I'm focusing on sticking to my food plan, making sure each meal lasts at least 20 minutes (very challenging for me as I'm always on the go). I also have to rate how satisfied I am before and after each meal.
It isn't just about the food plan. It's about taking the time to eat food and to acknowledge how I feel when I eat.
So now instead of thinking of my next goal weight when I went walking I thought about my legs getting stronger.
Mindful eating which I had been skipping before.
So I'm altering my rewards list from 'pounds lost' to sticking to the meal plan 6/7 days of the week or 18/21 meals of the weekly section of the meal plan.

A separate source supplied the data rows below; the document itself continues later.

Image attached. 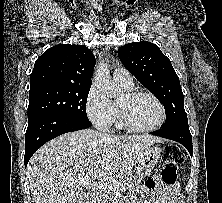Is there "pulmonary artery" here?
<instances>
[{
	"mask_svg": "<svg viewBox=\"0 0 222 203\" xmlns=\"http://www.w3.org/2000/svg\"><path fill=\"white\" fill-rule=\"evenodd\" d=\"M115 82L123 88L130 89L133 86V81L130 73L124 68H117L113 72Z\"/></svg>",
	"mask_w": 222,
	"mask_h": 203,
	"instance_id": "obj_1",
	"label": "pulmonary artery"
}]
</instances>
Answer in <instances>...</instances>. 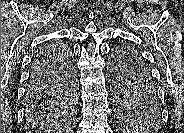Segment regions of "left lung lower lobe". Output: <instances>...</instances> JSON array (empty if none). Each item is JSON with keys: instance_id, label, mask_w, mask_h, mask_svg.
Returning a JSON list of instances; mask_svg holds the SVG:
<instances>
[{"instance_id": "obj_1", "label": "left lung lower lobe", "mask_w": 184, "mask_h": 133, "mask_svg": "<svg viewBox=\"0 0 184 133\" xmlns=\"http://www.w3.org/2000/svg\"><path fill=\"white\" fill-rule=\"evenodd\" d=\"M134 88L141 95L142 94H151L152 92H155V90L152 87L148 86L143 81L135 82Z\"/></svg>"}]
</instances>
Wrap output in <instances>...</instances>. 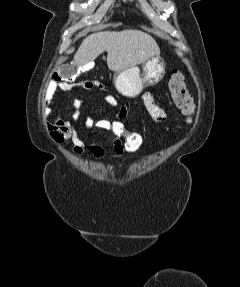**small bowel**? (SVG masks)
Listing matches in <instances>:
<instances>
[{
  "label": "small bowel",
  "instance_id": "obj_1",
  "mask_svg": "<svg viewBox=\"0 0 240 287\" xmlns=\"http://www.w3.org/2000/svg\"><path fill=\"white\" fill-rule=\"evenodd\" d=\"M95 87L103 91H107V88L100 83H96ZM63 91H66L65 87L53 79L49 82L43 98V104L47 108L48 113L55 116V121L50 124L51 138L56 143L69 142L72 151L79 156H83L86 153V144L78 135L75 120L73 119V121H71L55 115L54 98L58 92ZM102 99L115 109L117 119L124 121L128 118V104L119 105L116 99L110 94H105ZM142 103L154 122L164 123L167 120L166 112L155 103L154 97L150 92L143 93ZM106 135L108 136V141L115 156L121 157L124 154V149L120 141L113 140L108 134ZM89 150L97 160L102 159L105 155V149L98 141H92L89 144Z\"/></svg>",
  "mask_w": 240,
  "mask_h": 287
}]
</instances>
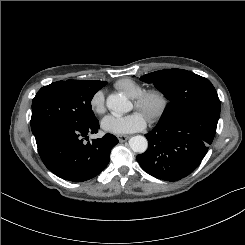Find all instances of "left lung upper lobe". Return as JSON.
Here are the masks:
<instances>
[{
  "mask_svg": "<svg viewBox=\"0 0 245 245\" xmlns=\"http://www.w3.org/2000/svg\"><path fill=\"white\" fill-rule=\"evenodd\" d=\"M153 83L169 100L157 125L177 121L196 111H212L220 114V100L212 83L193 72L183 69H165L140 77Z\"/></svg>",
  "mask_w": 245,
  "mask_h": 245,
  "instance_id": "1",
  "label": "left lung upper lobe"
}]
</instances>
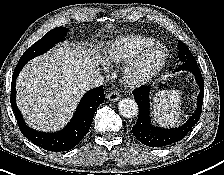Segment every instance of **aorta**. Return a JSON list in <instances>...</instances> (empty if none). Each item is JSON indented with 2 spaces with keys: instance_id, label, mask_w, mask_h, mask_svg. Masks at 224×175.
Wrapping results in <instances>:
<instances>
[{
  "instance_id": "aorta-1",
  "label": "aorta",
  "mask_w": 224,
  "mask_h": 175,
  "mask_svg": "<svg viewBox=\"0 0 224 175\" xmlns=\"http://www.w3.org/2000/svg\"><path fill=\"white\" fill-rule=\"evenodd\" d=\"M119 113L125 118H132L138 113L137 103L130 98H124L118 103Z\"/></svg>"
}]
</instances>
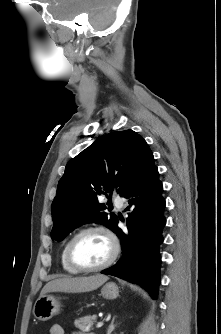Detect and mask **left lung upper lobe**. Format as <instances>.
Returning a JSON list of instances; mask_svg holds the SVG:
<instances>
[{
  "instance_id": "5c2ea615",
  "label": "left lung upper lobe",
  "mask_w": 221,
  "mask_h": 334,
  "mask_svg": "<svg viewBox=\"0 0 221 334\" xmlns=\"http://www.w3.org/2000/svg\"><path fill=\"white\" fill-rule=\"evenodd\" d=\"M152 159L148 144L133 130L106 134L72 158L51 206V238L61 241L87 222L113 230L118 219L104 212L98 199L113 190L123 196Z\"/></svg>"
}]
</instances>
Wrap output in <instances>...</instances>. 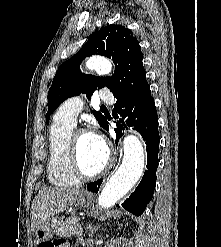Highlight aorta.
I'll return each mask as SVG.
<instances>
[{
    "label": "aorta",
    "mask_w": 221,
    "mask_h": 247,
    "mask_svg": "<svg viewBox=\"0 0 221 247\" xmlns=\"http://www.w3.org/2000/svg\"><path fill=\"white\" fill-rule=\"evenodd\" d=\"M87 66L99 75H107L112 70L111 62L101 56L90 58ZM123 143L122 163L107 181L98 199L102 208L114 206L134 187L143 172L145 157L141 140L134 134H128Z\"/></svg>",
    "instance_id": "obj_1"
}]
</instances>
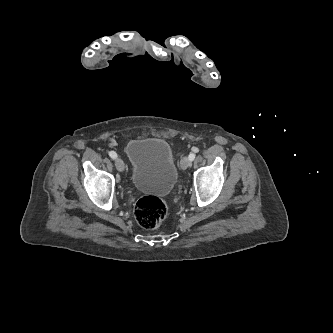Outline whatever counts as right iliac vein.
I'll use <instances>...</instances> for the list:
<instances>
[{
    "label": "right iliac vein",
    "mask_w": 333,
    "mask_h": 333,
    "mask_svg": "<svg viewBox=\"0 0 333 333\" xmlns=\"http://www.w3.org/2000/svg\"><path fill=\"white\" fill-rule=\"evenodd\" d=\"M115 167L118 171L123 172L124 171V162L120 158L115 159Z\"/></svg>",
    "instance_id": "1"
}]
</instances>
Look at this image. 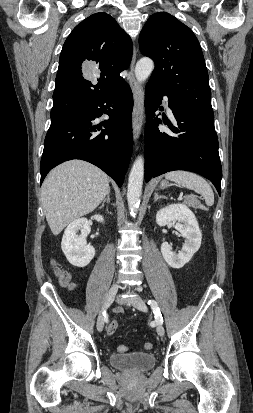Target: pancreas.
<instances>
[{"instance_id": "obj_1", "label": "pancreas", "mask_w": 253, "mask_h": 413, "mask_svg": "<svg viewBox=\"0 0 253 413\" xmlns=\"http://www.w3.org/2000/svg\"><path fill=\"white\" fill-rule=\"evenodd\" d=\"M185 204H187L190 207L193 208H201V204L199 200L196 197H187L184 201Z\"/></svg>"}]
</instances>
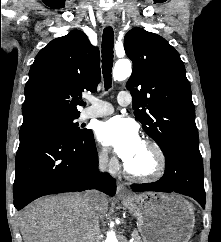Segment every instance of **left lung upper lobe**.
<instances>
[{
    "label": "left lung upper lobe",
    "instance_id": "obj_1",
    "mask_svg": "<svg viewBox=\"0 0 221 242\" xmlns=\"http://www.w3.org/2000/svg\"><path fill=\"white\" fill-rule=\"evenodd\" d=\"M124 49L133 62L126 87L145 132L163 153L176 143L199 144L191 88L179 53L161 36L138 27L126 34Z\"/></svg>",
    "mask_w": 221,
    "mask_h": 242
}]
</instances>
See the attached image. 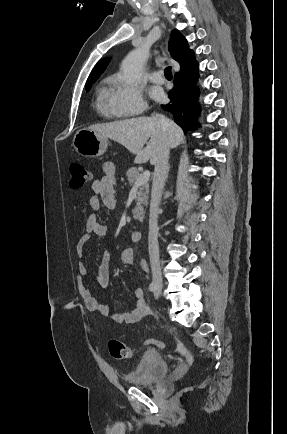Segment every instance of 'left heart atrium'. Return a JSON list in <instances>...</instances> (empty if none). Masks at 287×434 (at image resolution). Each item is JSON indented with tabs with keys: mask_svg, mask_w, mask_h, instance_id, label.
<instances>
[{
	"mask_svg": "<svg viewBox=\"0 0 287 434\" xmlns=\"http://www.w3.org/2000/svg\"><path fill=\"white\" fill-rule=\"evenodd\" d=\"M151 95L155 99H160L162 97V91L158 88H154L151 91Z\"/></svg>",
	"mask_w": 287,
	"mask_h": 434,
	"instance_id": "left-heart-atrium-1",
	"label": "left heart atrium"
}]
</instances>
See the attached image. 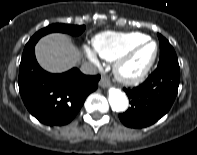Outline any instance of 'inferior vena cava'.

1/30-2/4~ fabulous new sneakers
2/12-2/18~ something special while on vaca
2/19-2/25~MONTH STUCK TO PLAN buy a laptop
3/5-3/11~ 2 WEEK PRIZE start laser treatment__Stuck to plan for 12/14 days or 36/42 meals
passover. mindful eating. maintain.
5/1-5/7 laser treatment??
123~GO SOMEPLACE NEW (Europe)
1. stick to meal plan 6/7 days of week or 18/21 meals.
2. make meals last 20 minutes
3. rate how I feel before and after
4. 5 senses when I eat (taste, feel, sound makes when eat, smell, colors).